No entanto, segundo Philip V. McHarris, autor e doutorando da Universidade de Yale especializado em questões raciais, de moradia e de ação policial, uma condenação não resolverá os problemas subjacentes: "Ela tenta focar em agentes ou incidentes individuais, em vez de considerar a questão estrutural mais ampla.
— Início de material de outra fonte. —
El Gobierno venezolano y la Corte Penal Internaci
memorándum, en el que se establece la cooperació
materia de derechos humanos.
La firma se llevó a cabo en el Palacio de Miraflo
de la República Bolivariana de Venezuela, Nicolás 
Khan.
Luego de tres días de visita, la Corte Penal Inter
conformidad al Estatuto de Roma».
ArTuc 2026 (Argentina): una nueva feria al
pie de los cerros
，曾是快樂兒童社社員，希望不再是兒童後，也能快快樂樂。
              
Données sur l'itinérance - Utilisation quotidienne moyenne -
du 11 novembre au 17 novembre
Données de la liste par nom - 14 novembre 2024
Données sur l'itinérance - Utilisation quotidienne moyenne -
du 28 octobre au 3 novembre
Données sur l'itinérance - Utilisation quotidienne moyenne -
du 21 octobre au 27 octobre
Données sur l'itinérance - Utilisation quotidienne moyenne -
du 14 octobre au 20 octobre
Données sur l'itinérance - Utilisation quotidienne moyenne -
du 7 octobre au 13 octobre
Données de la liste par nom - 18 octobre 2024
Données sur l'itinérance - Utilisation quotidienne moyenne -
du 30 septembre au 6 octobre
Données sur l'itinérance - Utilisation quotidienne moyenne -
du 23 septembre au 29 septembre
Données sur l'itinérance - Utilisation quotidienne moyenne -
Esse foco não levará ao fim da violência policial."

Para McHarris, as medidas adotadas pelas forças policiais para tentar reduzir a violência, sobretudo contra as minorias – treinamento de desescalada, sensibilização, procedimento correto e o porte de câmeras pessoais – são todas restritas demais, pois não abordam o abuso e injustiça sistemáticos.

Num artigo de opinião para o jornal The New York Times, ele argumenta que, embora o Departamento de Polícia de Minneapolis seja "ostentado como modelo de reforma policial progressista", isso não impediu a morte de George Floyd.

Em vez de presença policial e militarização reforçadas – como se vê claramente na reação estatal aos atuais protestos em todo o país – ele reivindica menos intervenção policial e mais esforços para encarar as frustrações subjacentes.

"Ao contrário de simplesmente tentar reformar e dar mais recursos e verbas para as forças policiais, se deve simplesmente evitá-lo de vez", comenta McHarris. "Redirijam esses fundos, de coisas centradas em policiamento e punição, para outros programas e iniciativas que a comunidade realmente abrace."

"A razão por que George Floyd inflama assim, é que faz parte de uma tendência sistêmica com que todos podem se identificar", prossegue o especialista em questões raciais e policiais. "Para muitos negros, é o lembrete constante de que 'se pode acontecer com Floyd, pode acontecer comigo', e isso não é abstrato. Eles mataram um homem diante de câmeras, enquanto observadores tentavam intervir, em vão."